◆ **What the task requires**
Report every line in the records that contains the string "isStart", matching case exactly.

----------------------------------------

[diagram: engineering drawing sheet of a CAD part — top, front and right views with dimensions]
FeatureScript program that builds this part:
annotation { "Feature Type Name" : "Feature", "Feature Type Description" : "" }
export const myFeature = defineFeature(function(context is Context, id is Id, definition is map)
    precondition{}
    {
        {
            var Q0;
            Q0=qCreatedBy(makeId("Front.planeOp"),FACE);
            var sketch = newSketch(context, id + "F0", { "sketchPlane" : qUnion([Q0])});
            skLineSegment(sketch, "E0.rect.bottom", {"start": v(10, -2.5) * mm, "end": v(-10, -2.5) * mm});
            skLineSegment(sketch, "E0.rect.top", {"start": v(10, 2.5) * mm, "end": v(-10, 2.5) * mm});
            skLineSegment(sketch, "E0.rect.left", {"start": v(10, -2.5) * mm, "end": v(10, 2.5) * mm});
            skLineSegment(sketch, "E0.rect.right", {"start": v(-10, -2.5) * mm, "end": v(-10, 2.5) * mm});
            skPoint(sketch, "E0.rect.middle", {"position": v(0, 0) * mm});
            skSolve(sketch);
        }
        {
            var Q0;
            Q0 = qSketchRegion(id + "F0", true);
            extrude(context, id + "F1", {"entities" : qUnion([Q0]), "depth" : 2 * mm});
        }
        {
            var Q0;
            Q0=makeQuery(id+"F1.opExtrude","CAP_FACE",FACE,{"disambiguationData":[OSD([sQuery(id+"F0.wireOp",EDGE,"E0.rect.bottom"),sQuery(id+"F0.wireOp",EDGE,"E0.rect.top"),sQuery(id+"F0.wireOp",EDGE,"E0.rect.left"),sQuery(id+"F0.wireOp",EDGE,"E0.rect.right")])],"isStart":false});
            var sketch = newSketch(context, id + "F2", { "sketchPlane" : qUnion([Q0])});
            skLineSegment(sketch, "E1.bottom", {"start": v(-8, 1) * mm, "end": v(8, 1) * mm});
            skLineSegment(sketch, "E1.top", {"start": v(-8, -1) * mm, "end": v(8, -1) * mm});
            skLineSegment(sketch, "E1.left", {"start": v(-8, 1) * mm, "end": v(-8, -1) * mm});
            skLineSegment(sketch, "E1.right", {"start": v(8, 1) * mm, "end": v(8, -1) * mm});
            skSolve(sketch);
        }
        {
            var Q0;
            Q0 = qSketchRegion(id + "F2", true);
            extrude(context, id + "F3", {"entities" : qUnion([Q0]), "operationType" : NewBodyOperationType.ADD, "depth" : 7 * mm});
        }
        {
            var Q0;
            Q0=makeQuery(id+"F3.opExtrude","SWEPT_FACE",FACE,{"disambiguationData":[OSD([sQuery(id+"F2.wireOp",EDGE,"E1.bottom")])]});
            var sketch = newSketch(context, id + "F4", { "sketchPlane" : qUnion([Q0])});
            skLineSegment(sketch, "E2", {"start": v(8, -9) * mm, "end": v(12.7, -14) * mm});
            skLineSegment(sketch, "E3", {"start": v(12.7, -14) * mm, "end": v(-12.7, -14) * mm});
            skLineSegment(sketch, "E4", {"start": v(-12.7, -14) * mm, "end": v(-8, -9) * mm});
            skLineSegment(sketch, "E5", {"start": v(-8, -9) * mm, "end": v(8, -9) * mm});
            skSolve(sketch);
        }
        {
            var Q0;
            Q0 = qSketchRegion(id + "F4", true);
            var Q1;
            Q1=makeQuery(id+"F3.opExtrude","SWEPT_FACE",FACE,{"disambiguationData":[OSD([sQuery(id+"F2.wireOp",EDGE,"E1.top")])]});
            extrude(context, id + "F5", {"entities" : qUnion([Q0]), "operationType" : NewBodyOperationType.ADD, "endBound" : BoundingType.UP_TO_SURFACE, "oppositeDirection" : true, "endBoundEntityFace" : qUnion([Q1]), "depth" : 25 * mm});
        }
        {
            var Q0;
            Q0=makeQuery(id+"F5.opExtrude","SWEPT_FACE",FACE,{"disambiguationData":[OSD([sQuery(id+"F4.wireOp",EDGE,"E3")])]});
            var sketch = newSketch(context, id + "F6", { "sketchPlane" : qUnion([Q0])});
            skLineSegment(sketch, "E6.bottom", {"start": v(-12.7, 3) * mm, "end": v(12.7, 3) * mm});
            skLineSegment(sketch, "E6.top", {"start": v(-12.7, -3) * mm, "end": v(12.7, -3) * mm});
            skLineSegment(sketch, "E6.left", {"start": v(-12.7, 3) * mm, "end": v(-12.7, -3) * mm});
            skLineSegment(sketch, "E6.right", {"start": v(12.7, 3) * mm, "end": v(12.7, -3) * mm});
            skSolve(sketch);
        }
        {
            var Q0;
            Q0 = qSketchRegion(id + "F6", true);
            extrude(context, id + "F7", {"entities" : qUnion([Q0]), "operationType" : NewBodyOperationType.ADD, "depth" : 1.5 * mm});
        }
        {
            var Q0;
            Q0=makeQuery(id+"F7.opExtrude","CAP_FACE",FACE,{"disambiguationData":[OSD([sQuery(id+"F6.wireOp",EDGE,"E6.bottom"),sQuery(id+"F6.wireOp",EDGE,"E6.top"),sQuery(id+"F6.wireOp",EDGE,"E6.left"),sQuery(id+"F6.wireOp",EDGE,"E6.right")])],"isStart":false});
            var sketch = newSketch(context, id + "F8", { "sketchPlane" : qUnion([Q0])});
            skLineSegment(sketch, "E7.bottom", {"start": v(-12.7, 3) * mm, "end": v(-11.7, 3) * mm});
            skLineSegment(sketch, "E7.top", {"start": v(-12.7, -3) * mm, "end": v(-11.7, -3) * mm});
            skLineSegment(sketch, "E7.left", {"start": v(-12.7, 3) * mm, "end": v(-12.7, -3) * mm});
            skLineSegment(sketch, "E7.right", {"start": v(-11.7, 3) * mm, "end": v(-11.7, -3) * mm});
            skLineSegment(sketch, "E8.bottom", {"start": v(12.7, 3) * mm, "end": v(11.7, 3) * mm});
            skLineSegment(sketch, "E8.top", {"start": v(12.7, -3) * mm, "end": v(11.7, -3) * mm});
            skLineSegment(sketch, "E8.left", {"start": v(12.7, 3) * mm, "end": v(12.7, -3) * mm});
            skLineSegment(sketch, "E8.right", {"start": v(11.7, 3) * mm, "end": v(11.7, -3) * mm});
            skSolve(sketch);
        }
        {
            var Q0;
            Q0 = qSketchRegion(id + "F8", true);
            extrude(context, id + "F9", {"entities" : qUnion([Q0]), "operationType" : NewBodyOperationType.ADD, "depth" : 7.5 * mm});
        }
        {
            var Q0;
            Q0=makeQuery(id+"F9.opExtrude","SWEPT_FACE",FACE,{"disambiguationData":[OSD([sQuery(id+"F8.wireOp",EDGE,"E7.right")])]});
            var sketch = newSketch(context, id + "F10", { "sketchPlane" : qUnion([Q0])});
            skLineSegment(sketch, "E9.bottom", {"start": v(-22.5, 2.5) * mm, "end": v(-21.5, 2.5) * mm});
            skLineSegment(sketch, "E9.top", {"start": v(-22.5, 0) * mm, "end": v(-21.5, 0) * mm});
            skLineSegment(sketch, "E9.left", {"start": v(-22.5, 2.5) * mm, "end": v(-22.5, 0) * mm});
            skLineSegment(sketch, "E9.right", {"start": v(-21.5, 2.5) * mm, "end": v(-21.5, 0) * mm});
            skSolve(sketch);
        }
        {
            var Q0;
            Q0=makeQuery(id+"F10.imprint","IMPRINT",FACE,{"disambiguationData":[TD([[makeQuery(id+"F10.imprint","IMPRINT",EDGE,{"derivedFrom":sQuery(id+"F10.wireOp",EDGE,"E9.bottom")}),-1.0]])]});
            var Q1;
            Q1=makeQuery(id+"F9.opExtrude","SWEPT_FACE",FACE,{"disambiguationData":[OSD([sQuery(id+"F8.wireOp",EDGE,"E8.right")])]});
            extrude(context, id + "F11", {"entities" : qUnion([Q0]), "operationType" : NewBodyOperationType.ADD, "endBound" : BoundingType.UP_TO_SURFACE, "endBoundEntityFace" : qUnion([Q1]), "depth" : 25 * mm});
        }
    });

----------------------------------------

◆ **Complete answer**
            Q0=makeQuery(id+"F1.opExtrude","CAP_FACE",FACE,{"disambiguationData":[OSD([sQuery(id+"F0.wireOp",EDGE,"E0.rect.bottom"),sQuery(id+"F0.wireOp",EDGE,"E0.rect.top"),sQuery(id+"F0.wireOp",EDGE,"E0.rect.left"),sQuery(id+"F0.wireOp",EDGE,"E0.rect.right")])],"isStart":false});
            Q0=makeQuery(id+"F7.opExtrude","CAP_FACE",FACE,{"disambiguationData":[OSD([sQuery(id+"F6.wireOp",EDGE,"E6.bottom"),sQuery(id+"F6.wireOp",EDGE,"E6.top"),sQuery(id+"F6.wireOp",EDGE,"E6.left"),sQuery(id+"F6.wireOp",EDGE,"E6.right")])],"isStart":false});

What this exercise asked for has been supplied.